A clean surface is important for any paint project. Remove the loose paint with medium grit sandpaper. Clean the exposed areas with a safe-to-use biodegradable cleaner. Rinse well with warm water and let the piece dry completely. Once dry, sand with medium or fine grit sandpaper and dust off. Then test your paint in a small area to see if it is adhering. If the paint comes loose again, remove it and wipe on one or two coats of clear shellac with a cloth pad and let dry. You can now reapply your paint.
Q. My finish feels sticky and leaves fingerprints. What can I do?
Don’t worry if this happens. It is easily fixed by simply applying another thin coat of Chalk Paint® Wax. This will soften or “melt” the underlying wax, making it easy to remove all of the excess wax that is causing the stickiness and smearing. Work in manageable sections and remove the excess wax with clean soft cloths as your go. Have several cloths available and change to a clean cloth when the old one becomes clogged with wax.
Q. A water glass left a mark in my finish. How do I repair this?

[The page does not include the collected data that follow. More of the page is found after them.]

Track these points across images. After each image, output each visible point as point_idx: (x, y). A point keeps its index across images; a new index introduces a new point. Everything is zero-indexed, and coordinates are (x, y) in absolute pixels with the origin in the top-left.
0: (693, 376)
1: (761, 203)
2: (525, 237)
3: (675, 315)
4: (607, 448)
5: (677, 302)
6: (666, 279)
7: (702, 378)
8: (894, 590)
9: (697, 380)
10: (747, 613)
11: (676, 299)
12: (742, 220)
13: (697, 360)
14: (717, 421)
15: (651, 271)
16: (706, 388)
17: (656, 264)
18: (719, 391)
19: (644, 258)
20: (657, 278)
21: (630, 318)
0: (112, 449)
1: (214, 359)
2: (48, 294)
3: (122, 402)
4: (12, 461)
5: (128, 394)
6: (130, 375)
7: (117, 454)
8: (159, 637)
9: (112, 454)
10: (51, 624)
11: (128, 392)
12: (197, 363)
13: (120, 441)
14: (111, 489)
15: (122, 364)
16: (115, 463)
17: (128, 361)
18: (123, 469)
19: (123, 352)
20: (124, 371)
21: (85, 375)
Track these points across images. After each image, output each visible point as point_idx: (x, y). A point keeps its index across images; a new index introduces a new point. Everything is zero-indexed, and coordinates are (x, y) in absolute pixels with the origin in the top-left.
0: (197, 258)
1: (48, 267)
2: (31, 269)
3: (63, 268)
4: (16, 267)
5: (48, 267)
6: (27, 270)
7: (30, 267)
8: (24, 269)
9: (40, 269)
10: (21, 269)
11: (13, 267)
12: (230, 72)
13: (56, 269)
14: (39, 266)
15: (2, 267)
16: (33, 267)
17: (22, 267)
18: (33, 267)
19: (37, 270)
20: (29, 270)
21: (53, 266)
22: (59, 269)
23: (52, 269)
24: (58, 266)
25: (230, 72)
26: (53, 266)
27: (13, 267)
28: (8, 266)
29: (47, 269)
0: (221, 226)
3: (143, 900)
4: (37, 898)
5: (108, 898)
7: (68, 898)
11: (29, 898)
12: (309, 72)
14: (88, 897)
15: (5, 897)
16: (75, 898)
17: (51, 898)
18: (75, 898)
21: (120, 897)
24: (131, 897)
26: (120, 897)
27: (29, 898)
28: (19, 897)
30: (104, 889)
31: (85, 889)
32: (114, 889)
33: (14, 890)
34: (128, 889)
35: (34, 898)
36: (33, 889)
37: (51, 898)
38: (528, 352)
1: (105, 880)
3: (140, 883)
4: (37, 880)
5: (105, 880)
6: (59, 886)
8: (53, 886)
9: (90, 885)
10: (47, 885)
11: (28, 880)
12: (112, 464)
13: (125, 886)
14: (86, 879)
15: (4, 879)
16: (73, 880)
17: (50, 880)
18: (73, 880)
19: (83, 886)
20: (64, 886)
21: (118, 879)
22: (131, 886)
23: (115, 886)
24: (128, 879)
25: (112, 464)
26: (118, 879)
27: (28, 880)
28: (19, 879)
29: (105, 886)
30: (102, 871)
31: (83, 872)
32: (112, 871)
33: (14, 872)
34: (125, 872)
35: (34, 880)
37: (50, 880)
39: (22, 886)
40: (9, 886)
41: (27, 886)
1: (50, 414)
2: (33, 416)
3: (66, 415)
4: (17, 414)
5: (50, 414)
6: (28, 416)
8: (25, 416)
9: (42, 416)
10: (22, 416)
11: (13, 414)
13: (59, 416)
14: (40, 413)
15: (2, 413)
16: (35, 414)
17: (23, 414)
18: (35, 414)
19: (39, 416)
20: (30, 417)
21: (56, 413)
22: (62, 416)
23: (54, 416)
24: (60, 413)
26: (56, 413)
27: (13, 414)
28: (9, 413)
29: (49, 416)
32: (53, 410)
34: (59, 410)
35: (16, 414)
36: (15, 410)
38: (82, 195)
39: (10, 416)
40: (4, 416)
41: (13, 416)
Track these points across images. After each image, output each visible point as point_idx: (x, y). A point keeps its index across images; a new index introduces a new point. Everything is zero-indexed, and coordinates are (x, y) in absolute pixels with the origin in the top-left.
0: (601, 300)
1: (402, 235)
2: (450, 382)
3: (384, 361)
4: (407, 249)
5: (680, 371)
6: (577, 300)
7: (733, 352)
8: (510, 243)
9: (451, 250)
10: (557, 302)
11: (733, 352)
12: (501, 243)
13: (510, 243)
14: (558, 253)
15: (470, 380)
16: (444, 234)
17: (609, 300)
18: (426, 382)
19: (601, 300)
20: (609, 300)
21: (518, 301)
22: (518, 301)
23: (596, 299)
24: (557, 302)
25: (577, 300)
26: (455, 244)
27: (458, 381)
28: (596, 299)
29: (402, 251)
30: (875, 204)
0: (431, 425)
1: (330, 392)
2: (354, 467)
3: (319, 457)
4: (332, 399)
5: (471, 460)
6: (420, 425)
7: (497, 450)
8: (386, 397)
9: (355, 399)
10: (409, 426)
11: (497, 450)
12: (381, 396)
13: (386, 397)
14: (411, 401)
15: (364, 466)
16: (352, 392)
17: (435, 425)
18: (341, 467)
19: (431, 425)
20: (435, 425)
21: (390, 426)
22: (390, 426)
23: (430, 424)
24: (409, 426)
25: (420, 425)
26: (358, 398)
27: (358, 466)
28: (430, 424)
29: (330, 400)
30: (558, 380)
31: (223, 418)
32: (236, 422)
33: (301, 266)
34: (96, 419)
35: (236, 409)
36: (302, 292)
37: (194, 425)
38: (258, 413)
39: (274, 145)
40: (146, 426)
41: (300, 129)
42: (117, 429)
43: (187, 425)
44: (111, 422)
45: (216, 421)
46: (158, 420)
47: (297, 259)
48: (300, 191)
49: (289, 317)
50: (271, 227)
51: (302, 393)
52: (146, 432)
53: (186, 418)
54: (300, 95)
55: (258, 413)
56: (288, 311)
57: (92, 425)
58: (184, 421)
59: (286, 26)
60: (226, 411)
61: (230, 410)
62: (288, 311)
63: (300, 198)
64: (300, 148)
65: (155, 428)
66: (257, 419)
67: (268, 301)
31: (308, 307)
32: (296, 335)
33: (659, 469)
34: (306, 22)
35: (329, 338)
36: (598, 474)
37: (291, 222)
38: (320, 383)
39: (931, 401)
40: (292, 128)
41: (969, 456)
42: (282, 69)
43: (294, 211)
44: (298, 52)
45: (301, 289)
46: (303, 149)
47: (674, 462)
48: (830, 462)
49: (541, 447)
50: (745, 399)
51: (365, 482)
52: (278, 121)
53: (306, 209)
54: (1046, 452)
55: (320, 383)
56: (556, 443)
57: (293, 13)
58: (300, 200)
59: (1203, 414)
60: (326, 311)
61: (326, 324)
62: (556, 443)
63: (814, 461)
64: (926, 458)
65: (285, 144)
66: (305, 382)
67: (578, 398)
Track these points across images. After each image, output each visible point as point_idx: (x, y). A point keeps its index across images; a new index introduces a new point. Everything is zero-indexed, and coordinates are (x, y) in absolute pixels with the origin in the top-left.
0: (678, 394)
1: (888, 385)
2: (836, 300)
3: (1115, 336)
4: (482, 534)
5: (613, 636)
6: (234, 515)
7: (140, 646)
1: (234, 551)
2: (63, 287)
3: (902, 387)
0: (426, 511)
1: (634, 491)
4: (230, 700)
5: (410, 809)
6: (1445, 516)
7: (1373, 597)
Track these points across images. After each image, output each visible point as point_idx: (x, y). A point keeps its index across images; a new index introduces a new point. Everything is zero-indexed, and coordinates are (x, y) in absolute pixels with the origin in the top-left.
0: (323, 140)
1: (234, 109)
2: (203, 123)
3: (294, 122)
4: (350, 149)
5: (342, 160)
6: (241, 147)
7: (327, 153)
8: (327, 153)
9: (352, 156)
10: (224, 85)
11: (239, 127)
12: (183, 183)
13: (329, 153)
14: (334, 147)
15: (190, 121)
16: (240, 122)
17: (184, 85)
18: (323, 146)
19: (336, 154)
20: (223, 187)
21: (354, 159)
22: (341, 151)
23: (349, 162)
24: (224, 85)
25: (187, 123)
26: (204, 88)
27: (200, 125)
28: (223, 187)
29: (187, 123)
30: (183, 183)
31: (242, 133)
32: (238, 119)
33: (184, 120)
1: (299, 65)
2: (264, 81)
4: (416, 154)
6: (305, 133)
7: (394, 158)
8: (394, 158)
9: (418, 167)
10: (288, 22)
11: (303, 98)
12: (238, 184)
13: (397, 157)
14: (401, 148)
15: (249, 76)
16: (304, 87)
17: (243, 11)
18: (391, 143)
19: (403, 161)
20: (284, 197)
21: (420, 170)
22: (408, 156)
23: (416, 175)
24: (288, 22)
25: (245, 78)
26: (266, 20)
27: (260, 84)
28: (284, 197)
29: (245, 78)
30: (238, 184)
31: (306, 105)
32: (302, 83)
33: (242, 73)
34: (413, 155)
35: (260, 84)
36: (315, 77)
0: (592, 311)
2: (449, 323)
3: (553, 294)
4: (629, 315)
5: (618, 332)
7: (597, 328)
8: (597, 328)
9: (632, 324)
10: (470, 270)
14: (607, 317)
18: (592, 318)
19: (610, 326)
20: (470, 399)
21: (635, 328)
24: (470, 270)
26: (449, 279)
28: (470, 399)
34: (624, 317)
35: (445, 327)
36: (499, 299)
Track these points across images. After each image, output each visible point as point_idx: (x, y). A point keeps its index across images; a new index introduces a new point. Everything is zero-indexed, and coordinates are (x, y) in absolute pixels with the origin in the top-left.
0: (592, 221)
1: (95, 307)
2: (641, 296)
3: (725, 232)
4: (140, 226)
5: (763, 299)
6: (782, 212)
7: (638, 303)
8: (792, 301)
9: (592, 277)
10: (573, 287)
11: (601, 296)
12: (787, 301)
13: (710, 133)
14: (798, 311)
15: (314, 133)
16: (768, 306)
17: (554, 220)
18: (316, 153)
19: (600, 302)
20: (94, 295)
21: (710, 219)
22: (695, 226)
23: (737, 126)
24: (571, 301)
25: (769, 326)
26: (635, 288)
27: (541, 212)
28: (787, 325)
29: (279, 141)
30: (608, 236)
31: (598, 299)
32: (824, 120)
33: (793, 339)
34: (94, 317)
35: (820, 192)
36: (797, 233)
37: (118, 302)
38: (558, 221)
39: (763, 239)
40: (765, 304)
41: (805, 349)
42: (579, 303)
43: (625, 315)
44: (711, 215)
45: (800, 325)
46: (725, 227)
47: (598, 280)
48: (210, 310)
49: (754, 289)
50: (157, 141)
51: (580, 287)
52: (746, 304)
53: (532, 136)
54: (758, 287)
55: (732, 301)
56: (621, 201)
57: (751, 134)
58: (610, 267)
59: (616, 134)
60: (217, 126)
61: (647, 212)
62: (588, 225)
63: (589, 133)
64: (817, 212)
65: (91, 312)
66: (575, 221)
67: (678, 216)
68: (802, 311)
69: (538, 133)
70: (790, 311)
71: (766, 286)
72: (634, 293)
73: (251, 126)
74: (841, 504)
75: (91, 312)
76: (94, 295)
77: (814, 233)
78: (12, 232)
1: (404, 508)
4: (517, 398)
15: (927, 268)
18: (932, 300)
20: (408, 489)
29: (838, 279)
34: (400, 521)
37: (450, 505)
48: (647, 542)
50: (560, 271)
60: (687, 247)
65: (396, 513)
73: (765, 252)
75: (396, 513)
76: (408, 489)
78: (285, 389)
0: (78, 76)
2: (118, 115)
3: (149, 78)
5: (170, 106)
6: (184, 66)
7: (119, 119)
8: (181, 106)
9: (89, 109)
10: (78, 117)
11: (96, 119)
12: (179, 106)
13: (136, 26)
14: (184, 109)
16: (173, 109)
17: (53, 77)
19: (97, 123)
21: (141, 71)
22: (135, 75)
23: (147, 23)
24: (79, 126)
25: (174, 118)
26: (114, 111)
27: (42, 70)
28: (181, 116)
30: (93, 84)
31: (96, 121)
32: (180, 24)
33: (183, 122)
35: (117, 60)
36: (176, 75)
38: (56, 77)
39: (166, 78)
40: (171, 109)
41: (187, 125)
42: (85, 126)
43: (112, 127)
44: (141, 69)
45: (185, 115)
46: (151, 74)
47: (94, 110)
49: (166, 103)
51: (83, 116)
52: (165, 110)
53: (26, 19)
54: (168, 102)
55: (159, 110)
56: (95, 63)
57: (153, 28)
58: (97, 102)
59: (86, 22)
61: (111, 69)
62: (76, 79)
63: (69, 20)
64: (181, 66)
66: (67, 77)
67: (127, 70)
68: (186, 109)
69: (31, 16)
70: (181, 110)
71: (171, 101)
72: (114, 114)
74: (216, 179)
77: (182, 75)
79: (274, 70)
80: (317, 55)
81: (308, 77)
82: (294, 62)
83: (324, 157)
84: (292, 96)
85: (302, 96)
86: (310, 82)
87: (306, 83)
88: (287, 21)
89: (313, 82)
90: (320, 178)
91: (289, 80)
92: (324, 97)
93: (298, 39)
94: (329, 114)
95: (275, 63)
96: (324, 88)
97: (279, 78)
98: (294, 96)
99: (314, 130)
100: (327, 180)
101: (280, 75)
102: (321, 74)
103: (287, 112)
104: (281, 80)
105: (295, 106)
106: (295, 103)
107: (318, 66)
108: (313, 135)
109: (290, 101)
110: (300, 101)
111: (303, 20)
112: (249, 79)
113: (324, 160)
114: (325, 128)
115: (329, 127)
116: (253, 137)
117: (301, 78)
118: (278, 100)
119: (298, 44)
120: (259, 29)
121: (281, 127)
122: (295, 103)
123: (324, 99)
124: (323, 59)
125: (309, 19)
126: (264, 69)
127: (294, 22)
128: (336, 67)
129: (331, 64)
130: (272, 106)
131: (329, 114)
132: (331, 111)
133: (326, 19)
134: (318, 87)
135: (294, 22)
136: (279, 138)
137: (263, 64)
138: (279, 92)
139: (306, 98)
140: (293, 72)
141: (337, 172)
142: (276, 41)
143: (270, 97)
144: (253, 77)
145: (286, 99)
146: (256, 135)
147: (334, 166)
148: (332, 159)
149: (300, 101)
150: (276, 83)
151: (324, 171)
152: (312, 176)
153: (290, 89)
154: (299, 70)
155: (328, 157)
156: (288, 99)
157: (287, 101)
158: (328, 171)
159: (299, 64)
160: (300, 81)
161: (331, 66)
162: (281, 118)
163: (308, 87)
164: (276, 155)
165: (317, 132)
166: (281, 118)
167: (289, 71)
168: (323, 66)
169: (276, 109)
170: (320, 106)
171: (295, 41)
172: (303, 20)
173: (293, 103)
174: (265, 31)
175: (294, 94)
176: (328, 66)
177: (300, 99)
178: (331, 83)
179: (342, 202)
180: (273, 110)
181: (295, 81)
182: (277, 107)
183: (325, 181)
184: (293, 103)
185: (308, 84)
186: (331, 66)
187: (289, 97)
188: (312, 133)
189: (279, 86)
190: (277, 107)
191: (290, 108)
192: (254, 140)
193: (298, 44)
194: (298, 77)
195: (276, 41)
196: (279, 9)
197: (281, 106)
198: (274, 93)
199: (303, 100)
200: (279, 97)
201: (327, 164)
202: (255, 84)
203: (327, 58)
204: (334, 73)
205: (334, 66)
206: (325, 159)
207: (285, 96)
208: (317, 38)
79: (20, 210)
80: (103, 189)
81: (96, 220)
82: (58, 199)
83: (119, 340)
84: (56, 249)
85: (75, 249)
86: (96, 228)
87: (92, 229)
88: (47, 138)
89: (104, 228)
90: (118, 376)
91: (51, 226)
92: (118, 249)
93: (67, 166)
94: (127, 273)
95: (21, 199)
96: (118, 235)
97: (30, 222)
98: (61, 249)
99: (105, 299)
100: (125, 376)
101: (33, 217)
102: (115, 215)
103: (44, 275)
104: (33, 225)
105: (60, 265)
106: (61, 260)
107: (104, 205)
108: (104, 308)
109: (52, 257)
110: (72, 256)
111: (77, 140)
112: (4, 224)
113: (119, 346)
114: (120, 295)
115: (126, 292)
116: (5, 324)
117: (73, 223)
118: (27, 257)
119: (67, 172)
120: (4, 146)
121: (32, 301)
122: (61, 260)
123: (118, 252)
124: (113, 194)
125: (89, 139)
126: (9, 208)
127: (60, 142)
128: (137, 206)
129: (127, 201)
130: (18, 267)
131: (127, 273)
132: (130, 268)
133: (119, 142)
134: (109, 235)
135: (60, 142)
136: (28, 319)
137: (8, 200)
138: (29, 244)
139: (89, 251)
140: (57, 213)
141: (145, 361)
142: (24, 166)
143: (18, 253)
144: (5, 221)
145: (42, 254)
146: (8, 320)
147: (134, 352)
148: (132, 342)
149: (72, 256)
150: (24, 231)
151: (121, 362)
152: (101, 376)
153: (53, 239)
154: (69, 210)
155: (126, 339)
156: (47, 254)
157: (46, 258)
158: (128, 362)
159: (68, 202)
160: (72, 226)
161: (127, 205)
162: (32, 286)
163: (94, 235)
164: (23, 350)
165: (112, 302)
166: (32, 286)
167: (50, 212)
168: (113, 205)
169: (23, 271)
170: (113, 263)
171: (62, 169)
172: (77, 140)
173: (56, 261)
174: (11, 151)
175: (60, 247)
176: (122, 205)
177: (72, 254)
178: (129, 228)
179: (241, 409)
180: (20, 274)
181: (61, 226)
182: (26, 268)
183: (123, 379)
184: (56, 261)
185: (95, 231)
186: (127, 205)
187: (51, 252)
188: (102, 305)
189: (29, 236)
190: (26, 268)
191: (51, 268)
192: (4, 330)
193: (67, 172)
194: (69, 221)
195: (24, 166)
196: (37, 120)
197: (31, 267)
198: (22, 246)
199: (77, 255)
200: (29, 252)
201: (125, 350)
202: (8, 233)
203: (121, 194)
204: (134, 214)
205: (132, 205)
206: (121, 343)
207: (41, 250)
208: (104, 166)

Chalk Paint® Wax offers water resistance, but it is not waterproof. Spills should be wiped up as soon as possible. If spills remain on the surface, the moisture can penetrate through the wax coating and leave a mark. These marks typically disappear as the moisture evaporates, but if not, you can use a bit of Chalk Paint® Wax on a soft cloth to rub it out.
Q. I painted a piece of furniture and my paint cracked. Why did this happen?
There are several factors that can cause your dried paint layers to crack:
- Dirt and moisture. Always ensure your surface is clean and dry before painting.
- Using harsh cleaners, or not rinsing well after cleaning. Use a safe-to-use biodegradable cleaner and warm water. Rinse well and let the piece dry completely.
- Rushing the process. Enjoy your painting but take your time. Allow each paint layer to dry completely before applying the next.
- Painting in direct sunlight or near an operating heat vent, or rushing the drying process by using a blow dryer. Move to a protected area and allow each layer to dry naturally.
- Using old shellac or shellac that has been exposed to high temperatures. Always use the freshest shellac and apply it in thin layers. Store your shellac in a dry area that is room temperature.
- Using spray furniture polishes. Many of these contain a silicone used as a film former to protect surfaces, but can cause cracks to appear in your paint layers, especially along edges.
Regardless of the reason, the fix remains the same in all cases. Sand the affected areas with medium or fine grit sandpaper. Then seal the surface, including the remaining paint, by wiping on one or two coats of clear shellac with a cloth pad. Once dry, reapply your paint.